PII separated from identifiers; analytics uses pseudonymous IDs

Sending raw email addresses or full names to analytics platforms violates GDPR Art. 25 (data protection by design) and Art. 5(1)(b) (purpose limitation) because analytics processors are not authorized recipients of identifying PII under most privacy policies. OWASP A02 flags unnecessary PII exposure as a cryptographic and privacy failure. CWE-359 specifically covers unintended exposure of private information to third parties — which is exactly what happens when analytics.identify(user.email) fires. If a Segment, Mixpanel, or GA4 account is breached or subpoenaed, the attacker or regulator receives a map from behavioral data to real identities. ISO-27001:2022 A.5.34 requires privacy controls to be embedded in processing, not bolted on afterward.

Replace direct PII in analytics calls with a salted SHA-256 hash. Add this to lib/analytics.ts and use it everywhere you call identify() or set user_id.

// lib/analytics.ts
import { createHash } from 'crypto'

// One-way, consistent pseudonymous ID per user
export function pseudoId(email: string): string {
  return createHash('sha256')
    .update(email + process.env.ANALYTICS_SALT!)
    .digest('hex')
    .slice(0, 16)
}

// Segment / Amplitude / Mixpanel:
analytics.identify(pseudoId(user.email), {
  plan: user.plan,       // OK — not PII
  createdAt: user.createdAt
  // Never: email, name, phone, address
})

// GA4:
gtag('config', 'G-XXXXXXXX', { user_id: pseudoId(user.email) })

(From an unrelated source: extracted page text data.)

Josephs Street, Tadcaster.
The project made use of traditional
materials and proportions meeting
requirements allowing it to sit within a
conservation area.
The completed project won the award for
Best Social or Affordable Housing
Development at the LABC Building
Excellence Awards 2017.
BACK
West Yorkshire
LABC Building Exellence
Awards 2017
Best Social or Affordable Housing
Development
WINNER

Audit logs must reference userId (UUID), not email or name. Keep PII-to-ID correlation in a secure internal admin tool only, never in the log store itself.

• ID: pii-separation

• Severity: critical

• What to look for: Enumerate every relevant item. Examine the database schema and analytics implementation. Does the users table store email, phone, and full name alongside the user_id? That is acceptable — separation means not using PII as the identifier itself (e.g., using email address as the primary key or sending it directly to analytics). Check analytics configuration: in GA4 look for gtag('config', 'G-XXXXXXXX', { user_id: ... }) — what value is passed? It should be a UUID or hash, not an email or name. Check Segment, Mixpanel, and Amplitude identify() calls for the same pattern. Search for identify(user.email) or setUser(user.name) — these are violations. Check audit logs (if present) to confirm log entries use IDs, not names or email addresses.

• Pass criteria: At least 1 of the following conditions is met. Analytics identify() calls use a pseudonymous ID (a UUID or a SHA-256 hash of the email, never the raw email). Audit logs reference user_id not plaintext email or name. The application does not use email address as a primary key or URL parameter that ends up in server logs.

• Fail criteria: Analytics receives raw email addresses or full names as the user identity. Audit logs contain plaintext PII. Email is used as a primary key and appears in URLs (e.g., /user/alice@example.com/profile).

• Do NOT pass when: The item exists only as a placeholder, stub, or TODO comment — partial implementation does not count as passing.

• Skip (N/A) when: The application has no analytics, no audit logging, and no user identification beyond a session-scoped token.

• Cross-reference: For broader data handling practices, the Data Protection audit covers data lifecycle management.

• Detail on fail: Specify the issue. Example: "Segment identify() called with user.email as userId in src/analytics.ts." or "Audit logs include plaintext email addresses in user_action column." or "GA4 user_id set to user.email in _app.tsx.".

• Remediation: Hash or replace PII before sending to analytics or logs:

  // lib/analytics.ts
  import { createHash } from 'crypto'
  
  // Pseudonymous ID: one-way hash of email, consistent per user
  export function pseudoId(email: string): string {
    return createHash('sha256').update(email + process.env.ANALYTICS_SALT!).digest('hex').slice(0, 16)
  }
  
  // Usage in Segment/GA4/Amplitude:
  analytics.identify(pseudoId(user.email), {
    plan: user.plan,          // OK — not PII
    createdAt: user.createdAt // OK — not PII
    // Never send: email, name, phone, address
  })
  
  // For GA4:
  gtag('config', 'G-XXXXXXXX', { user_id: pseudoId(user.email) })
  

  Audit logs should reference userId (UUID) only. If you need to correlate a log entry back to an email during incident response, that lookup should happen in a secure internal admin tool, not be stored in the log itself.